Short problem a: Transcribe the notes on Workflow Manager and session properties in full, word for word.

Wednesday, April 29, 2009

Workflow Manager

Workflow Manager

Export and Import Objects :-
You can export workflows, worklets, tasks and sessions.
When you export it includes child objects like worklets, sessions, connection objects and session configuration.


List of Tasks :-

Reusable Tasks
- Are the tasks which you can create in Task Developer. Can be used in worklets and Workflows
- Only Email, Command and Session Tasks can be Reusable tasks

Email
You specify Email Usernames, Subject and Text.
Command
Fail task if any Command Fails
Recovery Strategy [Fail task and continue workflow / Restart ]

Timer
Event Wait
Event Raise
Assignment
Control
Decision



Connection Objects :-

FTP Connection
- Username , Password, HostName, Default Remote Directory,
- Retry Period
- Instead of specifying password, you can Use parameter in the password
- Use SFTP. For SFTP you have to specify Public Key Filename, Private Key Filename and Private Key File password

Relational Connections
- Username, password, Connect String and Code Page
- You can use Session parameter $ParamName for database username and password
To use session parameter as password, enable Use Parameter in Password
For the database which doesnt have username/password use PmNullUser and PmNullPasswd


- Connection Environment SQL - SQL to run everytime when a connection is made
- Transaction Environment SQL - SQL to run at the begining of each transaction.
- Connection Retry Period : Time in seconds to retry connecting to the database. 0 means infinite

Sunday, April 26, 2009

Session Properties

Session Properties

General Options

Write backward compatible Session log file
Session log file name
Session log file directory
Parameter file name

Enable test load
Number of rows to test
- will be enabled only if you Enable Test Load

$Source connection value
$Target connection value

Target source rows as
- Insert / Update / Delete / Data driven
- If the mapping has update transformation then by default Data driven.

Data:
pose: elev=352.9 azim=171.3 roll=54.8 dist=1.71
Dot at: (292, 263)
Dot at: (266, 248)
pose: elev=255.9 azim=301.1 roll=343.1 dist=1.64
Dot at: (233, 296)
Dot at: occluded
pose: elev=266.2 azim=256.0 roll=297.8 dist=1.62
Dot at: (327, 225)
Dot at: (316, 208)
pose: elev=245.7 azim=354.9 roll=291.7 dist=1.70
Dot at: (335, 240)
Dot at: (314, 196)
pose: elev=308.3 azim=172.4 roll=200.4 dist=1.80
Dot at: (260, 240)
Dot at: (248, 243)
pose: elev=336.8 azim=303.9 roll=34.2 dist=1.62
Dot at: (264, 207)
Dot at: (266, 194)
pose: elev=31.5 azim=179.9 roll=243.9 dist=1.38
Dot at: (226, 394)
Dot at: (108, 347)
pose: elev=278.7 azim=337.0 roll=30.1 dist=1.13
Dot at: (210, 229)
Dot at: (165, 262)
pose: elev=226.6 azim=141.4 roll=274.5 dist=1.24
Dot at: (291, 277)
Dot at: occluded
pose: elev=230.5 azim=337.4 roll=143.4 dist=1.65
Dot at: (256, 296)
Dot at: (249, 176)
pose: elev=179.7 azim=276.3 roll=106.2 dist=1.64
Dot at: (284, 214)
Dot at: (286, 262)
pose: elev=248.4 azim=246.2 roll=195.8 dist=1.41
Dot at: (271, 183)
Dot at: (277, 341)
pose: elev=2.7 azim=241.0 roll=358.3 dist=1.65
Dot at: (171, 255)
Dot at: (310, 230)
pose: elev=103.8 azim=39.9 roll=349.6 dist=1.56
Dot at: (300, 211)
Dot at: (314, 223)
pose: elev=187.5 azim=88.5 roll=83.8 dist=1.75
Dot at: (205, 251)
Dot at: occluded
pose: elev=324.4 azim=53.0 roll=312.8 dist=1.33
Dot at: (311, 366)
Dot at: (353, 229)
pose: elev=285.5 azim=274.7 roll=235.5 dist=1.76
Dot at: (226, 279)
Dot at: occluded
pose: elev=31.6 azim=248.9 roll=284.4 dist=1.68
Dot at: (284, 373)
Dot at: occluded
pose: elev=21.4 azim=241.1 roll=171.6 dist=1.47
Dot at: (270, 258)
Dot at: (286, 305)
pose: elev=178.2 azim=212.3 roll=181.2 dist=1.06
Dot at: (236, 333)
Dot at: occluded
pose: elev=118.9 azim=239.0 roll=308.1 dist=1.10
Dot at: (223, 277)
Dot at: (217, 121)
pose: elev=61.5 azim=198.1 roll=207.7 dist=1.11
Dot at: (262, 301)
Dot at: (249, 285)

Short problem b: What do the records read from the line containing "pose: elev=21.4 azim=241.1" down to the line containing "Dot at: (217, 121)" with "dist" swapped for "distance" and nothing else changed? Give only those lines.

Task solution a:
Wednesday, April 29, 2009

Workflow Manager

Workflow Manager

Export and Import Objects :-
You can export workflows, worklets, tasks and sessions.
When you export it includes child objects like worklets, sessions, connection objects and session configuration.


List of Tasks :-

Reusable Tasks
- Are the tasks which you can create in Task Developer. Can be used in worklets and Workflows
- Only Email, Command and Session Tasks can be Reusable tasks

Email
You specify Email Usernames, Subject and Text.
Command
Fail task if any Command Fails
Recovery Strategy [Fail task and continue workflow / Restart ]

Timer
Event Wait
Event Raise
Assignment
Control
Decision



Connection Objects :-

FTP Connection
- Username , Password, HostName, Default Remote Directory,
- Retry Period
- Instead of specifying password, you can Use parameter in the password
- Use SFTP. For SFTP you have to specify Public Key Filename, Private Key Filename and Private Key File password

Relational Connections
- Username, password, Connect String and Code Page
- You can use Session parameter $ParamName for database username and password
To use session parameter as password, enable Use Parameter in Password
For the database which doesnt have username/password use PmNullUser and PmNullPasswd


- Connection Environment SQL - SQL to run everytime when a connection is made
- Transaction Environment SQL - SQL to run at the begining of each transaction.
- Connection Retry Period : Time in seconds to retry connecting to the database. 0 means infinite

Sunday, April 26, 2009

Session Properties

Session Properties

General Options

Write backward compatible Session log file
Session log file name
Session log file directory
Parameter file name

Enable test load
Number of rows to test
- will be enabled only if you Enable Test Load

$Source connection value
$Target connection value

Target source rows as
- Insert / Update / Delete / Data driven
- If the mapping has update transformation then by default Data driven.

Task solution b:
pose: elev=21.4 azim=241.1 roll=171.6 distance=1.47
Dot at: (270, 258)
Dot at: (286, 305)
pose: elev=178.2 azim=212.3 roll=181.2 distance=1.06
Dot at: (236, 333)
Dot at: occluded
pose: elev=118.9 azim=239.0 roll=308.1 distance=1.10
Dot at: (223, 277)
Dot at: (217, 121)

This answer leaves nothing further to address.